## Task to complete
Copy out verbatim the lines of the records below, starting with the line that contains "order: Opiliones" and going on through the line that contains "scientific name: Rubus neomexicanus", with both of those lines included.

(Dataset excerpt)

--------------------------------

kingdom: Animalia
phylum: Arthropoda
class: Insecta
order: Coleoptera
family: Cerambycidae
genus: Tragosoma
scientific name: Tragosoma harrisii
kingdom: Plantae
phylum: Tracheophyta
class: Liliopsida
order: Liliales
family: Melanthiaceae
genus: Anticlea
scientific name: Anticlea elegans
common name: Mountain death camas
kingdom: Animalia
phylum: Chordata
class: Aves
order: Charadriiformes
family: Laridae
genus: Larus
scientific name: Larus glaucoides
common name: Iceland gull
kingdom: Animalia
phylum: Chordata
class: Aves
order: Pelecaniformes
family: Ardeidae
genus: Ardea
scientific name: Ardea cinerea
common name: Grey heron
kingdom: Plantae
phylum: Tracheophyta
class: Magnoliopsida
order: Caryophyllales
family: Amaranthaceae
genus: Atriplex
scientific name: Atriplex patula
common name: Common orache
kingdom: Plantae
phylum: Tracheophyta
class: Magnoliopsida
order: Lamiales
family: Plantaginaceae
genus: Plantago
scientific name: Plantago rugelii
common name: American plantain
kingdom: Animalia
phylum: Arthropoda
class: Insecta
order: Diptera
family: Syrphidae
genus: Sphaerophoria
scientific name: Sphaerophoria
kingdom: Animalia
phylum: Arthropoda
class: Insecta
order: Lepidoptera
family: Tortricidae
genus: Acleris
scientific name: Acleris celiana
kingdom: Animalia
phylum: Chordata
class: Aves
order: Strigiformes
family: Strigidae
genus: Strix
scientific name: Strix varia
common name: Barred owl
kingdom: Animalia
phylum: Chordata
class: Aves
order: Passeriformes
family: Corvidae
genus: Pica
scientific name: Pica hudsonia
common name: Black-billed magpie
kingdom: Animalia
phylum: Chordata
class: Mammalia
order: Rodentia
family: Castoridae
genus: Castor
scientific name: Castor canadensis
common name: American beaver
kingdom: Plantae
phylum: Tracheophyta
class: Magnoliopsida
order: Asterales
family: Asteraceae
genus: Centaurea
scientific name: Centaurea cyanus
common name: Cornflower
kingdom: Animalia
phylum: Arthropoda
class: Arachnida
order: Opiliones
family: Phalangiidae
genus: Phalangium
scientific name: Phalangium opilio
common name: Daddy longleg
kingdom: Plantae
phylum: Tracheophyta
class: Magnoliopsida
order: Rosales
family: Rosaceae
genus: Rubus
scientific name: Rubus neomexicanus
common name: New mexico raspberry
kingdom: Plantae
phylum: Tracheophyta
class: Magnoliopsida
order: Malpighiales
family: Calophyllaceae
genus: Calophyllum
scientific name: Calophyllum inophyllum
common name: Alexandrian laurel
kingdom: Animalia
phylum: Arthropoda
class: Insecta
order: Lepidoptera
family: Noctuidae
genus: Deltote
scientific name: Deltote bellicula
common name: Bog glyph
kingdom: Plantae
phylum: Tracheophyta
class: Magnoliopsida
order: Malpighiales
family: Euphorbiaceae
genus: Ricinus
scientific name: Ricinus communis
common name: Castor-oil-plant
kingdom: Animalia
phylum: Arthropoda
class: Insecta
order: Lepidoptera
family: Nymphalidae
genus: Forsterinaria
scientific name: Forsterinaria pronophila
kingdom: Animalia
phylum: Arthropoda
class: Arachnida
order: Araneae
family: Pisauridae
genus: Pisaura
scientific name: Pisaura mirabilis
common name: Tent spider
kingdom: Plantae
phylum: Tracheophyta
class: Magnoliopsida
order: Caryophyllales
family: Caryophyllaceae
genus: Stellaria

--------------------------------

## Worked solution
order: Opiliones
family: Phalangiidae
genus: Phalangium
scientific name: Phalangium opilio
common name: Daddy longleg
kingdom: Plantae
phylum: Tracheophyta
class: Magnoliopsida
order: Rosales
family: Rosaceae
genus: Rubus
scientific name: Rubus neomexicanus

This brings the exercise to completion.